Netherlands Institute for Neuroscience.
J Exp Psychopathol. 2017;8(2):140-157. doi: 10.5127/jep.057316.
The principal goals of experimental psychopathology (EPP) research are to offer insights into the pathogenic mechanisms of mental disorders and to provide a stable ground for the development of clinical interventions. The main message of the present article is that those goals are better served by the adoption of Bayesian statistics than by the continued use of null-hypothesis significance testing (NHST). In the first part of the article we list the main disadvantages of NHST and explain why those disadvantages limit the conclusions that can be drawn from EPP research. Next, we highlight the advantages of Bayesian statistics. To illustrate, we then pit NHST and Bayesian analysis against each other using an experimental data set from our lab. Finally, we discuss some challenges when adopting Bayesian statistics.

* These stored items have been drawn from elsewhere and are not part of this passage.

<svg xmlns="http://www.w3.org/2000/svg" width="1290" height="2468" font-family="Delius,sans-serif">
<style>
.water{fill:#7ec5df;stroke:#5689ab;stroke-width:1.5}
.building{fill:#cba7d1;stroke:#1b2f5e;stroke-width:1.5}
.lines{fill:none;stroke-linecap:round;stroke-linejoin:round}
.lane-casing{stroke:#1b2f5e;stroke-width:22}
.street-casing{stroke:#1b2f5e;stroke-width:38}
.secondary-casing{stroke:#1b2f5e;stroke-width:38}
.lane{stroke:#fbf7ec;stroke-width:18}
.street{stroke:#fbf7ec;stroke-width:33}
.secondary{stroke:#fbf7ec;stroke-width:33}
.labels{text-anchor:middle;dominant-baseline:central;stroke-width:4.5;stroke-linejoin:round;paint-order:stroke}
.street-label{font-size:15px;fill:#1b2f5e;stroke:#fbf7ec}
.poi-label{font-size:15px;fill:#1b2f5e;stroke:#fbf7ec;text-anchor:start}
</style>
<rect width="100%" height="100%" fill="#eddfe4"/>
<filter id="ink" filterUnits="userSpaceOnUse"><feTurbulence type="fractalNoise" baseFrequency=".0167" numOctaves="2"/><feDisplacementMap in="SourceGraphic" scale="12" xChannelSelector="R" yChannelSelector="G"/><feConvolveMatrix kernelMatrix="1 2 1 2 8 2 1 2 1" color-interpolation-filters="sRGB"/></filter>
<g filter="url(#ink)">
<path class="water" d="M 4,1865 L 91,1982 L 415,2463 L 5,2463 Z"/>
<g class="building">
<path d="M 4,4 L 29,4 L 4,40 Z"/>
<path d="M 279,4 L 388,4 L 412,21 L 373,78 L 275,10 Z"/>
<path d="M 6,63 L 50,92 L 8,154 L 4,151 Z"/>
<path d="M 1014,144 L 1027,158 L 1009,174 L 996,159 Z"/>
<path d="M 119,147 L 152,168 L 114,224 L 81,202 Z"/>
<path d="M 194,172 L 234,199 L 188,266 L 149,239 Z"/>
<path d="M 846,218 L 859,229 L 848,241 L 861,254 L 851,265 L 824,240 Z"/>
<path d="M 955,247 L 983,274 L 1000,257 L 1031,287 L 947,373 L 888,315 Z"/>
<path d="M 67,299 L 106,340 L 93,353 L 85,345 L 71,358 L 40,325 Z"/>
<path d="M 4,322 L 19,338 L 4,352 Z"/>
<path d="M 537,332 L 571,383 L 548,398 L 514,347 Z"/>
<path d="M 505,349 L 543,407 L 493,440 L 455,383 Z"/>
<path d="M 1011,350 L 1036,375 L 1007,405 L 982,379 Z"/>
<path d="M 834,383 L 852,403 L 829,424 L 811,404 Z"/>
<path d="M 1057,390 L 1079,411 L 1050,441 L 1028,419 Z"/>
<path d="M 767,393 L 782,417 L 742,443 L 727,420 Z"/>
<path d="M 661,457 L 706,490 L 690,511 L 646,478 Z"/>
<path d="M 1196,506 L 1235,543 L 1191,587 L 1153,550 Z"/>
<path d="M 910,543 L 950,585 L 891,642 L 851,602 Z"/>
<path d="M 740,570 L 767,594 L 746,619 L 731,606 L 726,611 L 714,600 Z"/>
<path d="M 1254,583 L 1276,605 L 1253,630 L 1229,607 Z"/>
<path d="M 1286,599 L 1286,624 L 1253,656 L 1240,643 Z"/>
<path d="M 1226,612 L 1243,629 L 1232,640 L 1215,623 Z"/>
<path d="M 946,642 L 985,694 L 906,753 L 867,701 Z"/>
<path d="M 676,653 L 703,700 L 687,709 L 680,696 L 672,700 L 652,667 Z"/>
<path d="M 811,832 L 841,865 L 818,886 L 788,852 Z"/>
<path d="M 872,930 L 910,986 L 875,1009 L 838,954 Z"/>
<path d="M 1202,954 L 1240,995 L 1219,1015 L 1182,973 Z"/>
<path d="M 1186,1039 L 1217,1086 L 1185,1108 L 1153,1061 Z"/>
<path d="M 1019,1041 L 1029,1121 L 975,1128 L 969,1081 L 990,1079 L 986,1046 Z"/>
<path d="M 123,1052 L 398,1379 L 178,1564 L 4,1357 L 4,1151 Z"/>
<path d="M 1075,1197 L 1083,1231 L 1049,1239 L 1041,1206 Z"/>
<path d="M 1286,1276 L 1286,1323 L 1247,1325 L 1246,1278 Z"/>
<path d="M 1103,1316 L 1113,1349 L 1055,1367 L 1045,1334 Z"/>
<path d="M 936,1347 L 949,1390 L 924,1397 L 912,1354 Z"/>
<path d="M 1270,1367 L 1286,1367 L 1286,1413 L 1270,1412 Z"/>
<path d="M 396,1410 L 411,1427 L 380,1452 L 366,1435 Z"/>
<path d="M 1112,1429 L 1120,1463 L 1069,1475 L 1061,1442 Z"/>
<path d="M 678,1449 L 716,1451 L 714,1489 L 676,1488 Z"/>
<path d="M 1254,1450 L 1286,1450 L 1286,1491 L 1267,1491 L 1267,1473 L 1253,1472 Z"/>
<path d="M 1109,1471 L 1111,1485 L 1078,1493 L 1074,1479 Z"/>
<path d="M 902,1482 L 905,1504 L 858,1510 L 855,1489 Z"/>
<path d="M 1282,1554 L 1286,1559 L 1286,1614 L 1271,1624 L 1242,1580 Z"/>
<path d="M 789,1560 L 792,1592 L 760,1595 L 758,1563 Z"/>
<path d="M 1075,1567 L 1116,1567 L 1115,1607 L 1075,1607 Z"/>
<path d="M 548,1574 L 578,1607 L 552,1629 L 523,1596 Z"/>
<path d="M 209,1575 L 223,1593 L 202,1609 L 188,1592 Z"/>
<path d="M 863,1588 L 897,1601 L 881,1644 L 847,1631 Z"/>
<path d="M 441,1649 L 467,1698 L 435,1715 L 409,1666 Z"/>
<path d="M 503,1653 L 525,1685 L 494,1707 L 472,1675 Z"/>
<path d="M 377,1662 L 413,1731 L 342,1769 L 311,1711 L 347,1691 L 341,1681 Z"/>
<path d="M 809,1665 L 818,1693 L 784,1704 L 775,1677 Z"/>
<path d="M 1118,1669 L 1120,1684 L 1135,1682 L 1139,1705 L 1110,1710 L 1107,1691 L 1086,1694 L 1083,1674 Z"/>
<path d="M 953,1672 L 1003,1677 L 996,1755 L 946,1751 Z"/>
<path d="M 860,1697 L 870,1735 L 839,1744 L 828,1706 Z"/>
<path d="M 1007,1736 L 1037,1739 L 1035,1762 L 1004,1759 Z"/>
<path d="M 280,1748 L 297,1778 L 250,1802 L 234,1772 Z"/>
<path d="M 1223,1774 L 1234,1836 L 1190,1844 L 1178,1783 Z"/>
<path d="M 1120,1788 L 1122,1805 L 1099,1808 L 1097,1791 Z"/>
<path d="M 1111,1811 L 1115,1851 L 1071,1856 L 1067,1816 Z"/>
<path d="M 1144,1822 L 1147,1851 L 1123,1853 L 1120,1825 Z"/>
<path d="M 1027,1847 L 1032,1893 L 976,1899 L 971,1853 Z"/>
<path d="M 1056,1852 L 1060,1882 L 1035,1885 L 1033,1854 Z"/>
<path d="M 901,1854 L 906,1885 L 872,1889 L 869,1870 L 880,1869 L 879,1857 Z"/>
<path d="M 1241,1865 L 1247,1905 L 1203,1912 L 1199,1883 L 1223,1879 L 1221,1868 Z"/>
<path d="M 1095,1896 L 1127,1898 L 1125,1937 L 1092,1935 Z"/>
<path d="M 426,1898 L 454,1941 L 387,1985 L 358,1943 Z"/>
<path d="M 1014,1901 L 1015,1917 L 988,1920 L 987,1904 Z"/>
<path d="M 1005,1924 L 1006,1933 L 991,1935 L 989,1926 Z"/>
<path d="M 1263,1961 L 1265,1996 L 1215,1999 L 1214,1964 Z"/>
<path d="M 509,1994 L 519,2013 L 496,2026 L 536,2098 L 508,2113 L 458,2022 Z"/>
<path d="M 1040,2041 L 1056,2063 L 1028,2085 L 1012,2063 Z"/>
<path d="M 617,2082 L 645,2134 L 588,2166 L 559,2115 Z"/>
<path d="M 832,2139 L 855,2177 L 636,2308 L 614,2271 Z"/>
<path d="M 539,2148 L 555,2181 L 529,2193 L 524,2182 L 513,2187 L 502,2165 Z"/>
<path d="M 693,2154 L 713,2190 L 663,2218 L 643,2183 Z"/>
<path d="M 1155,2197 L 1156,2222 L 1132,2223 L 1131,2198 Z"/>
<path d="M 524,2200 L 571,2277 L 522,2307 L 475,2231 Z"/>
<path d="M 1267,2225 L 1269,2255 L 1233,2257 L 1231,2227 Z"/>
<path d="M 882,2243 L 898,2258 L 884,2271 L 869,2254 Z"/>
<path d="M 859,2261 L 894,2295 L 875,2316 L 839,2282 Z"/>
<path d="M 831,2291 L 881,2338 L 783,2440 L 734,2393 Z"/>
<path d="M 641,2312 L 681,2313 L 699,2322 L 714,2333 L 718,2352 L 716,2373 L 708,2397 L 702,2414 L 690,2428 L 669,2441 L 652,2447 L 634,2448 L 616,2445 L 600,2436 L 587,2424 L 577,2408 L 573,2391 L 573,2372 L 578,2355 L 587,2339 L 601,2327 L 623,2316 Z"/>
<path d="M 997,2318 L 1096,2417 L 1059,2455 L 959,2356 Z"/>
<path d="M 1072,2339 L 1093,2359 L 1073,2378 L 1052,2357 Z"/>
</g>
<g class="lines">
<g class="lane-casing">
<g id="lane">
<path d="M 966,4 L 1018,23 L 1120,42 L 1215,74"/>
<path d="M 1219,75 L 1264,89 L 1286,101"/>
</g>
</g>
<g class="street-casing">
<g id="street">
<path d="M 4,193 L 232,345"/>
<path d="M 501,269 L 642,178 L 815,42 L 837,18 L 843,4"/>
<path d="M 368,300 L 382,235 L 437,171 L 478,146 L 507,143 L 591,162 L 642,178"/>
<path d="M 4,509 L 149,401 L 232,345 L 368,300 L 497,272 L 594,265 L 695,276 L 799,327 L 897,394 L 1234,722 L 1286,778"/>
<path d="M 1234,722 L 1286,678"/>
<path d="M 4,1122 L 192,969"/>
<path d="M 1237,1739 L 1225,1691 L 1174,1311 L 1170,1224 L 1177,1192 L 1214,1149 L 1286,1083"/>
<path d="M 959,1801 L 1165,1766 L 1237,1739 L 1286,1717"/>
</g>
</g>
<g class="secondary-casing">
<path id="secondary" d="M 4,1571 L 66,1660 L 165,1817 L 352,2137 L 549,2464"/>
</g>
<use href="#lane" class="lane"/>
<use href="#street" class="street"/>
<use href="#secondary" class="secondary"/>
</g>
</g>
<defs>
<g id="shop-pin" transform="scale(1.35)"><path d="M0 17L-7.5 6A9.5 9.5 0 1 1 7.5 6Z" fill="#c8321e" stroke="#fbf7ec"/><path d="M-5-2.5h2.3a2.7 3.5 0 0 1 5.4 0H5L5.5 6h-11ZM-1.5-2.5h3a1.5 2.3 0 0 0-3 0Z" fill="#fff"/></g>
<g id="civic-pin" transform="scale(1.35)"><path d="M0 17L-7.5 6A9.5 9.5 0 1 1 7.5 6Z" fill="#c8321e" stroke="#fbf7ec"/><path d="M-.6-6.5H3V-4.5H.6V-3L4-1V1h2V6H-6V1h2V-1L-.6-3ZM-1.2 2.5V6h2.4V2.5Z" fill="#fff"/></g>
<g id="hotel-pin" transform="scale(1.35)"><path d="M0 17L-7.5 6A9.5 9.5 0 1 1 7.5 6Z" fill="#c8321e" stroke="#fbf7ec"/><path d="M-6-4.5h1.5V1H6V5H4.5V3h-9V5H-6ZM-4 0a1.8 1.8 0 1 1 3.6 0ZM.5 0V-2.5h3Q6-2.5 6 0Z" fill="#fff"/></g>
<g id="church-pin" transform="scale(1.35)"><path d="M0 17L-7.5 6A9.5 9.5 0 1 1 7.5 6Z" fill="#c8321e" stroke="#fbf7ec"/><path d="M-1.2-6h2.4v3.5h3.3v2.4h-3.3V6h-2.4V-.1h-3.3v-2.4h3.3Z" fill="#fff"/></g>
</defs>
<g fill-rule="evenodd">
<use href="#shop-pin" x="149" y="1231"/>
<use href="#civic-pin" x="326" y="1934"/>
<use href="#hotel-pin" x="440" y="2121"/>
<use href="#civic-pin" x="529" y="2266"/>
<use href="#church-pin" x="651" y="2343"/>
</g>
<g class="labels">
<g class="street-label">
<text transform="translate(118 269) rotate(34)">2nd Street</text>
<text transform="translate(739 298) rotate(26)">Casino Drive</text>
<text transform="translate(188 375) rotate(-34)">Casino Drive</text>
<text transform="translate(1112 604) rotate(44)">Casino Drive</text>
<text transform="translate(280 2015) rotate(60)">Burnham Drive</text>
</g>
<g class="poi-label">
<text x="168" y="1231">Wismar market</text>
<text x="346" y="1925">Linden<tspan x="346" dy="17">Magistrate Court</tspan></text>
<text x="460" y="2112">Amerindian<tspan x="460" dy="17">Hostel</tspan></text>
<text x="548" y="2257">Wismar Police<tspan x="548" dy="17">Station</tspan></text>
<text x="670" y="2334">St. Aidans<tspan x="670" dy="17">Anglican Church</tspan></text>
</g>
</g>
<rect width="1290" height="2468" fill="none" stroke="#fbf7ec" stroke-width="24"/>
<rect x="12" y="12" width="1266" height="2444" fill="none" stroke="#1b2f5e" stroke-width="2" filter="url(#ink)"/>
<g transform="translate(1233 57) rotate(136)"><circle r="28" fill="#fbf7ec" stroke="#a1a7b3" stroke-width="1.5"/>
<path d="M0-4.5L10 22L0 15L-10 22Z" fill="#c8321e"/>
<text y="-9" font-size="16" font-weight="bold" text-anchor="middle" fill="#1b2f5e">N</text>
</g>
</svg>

We hope that the present article will encourage experimental psychopathologists to embrace Bayesian statistics, which could strengthen the conclusions drawn from EPP research.
实验精神病理学(EPP)研究的主要目标是深入了解精神障碍的致病机制,并为临床干预的发展提供坚实基础。本文的主要观点是,采用贝叶斯统计比继续使用零假设显著性检验(NHST)能更好地实现这些目标。在文章的第一部分,我们列出了NHST的主要缺点,并解释了为什么这些缺点限制了从EPP研究中得出的结论。接下来,我们强调贝叶斯统计的优点。为了说明这一点,我们使用实验室的一个实验数据集将NHST和贝叶斯分析进行对比。最后,我们讨论采用贝叶斯统计时面临的一些挑战。我们希望本文能鼓励实验精神病理学家接受贝叶斯统计,这可以加强从EPP研究中得出的结论。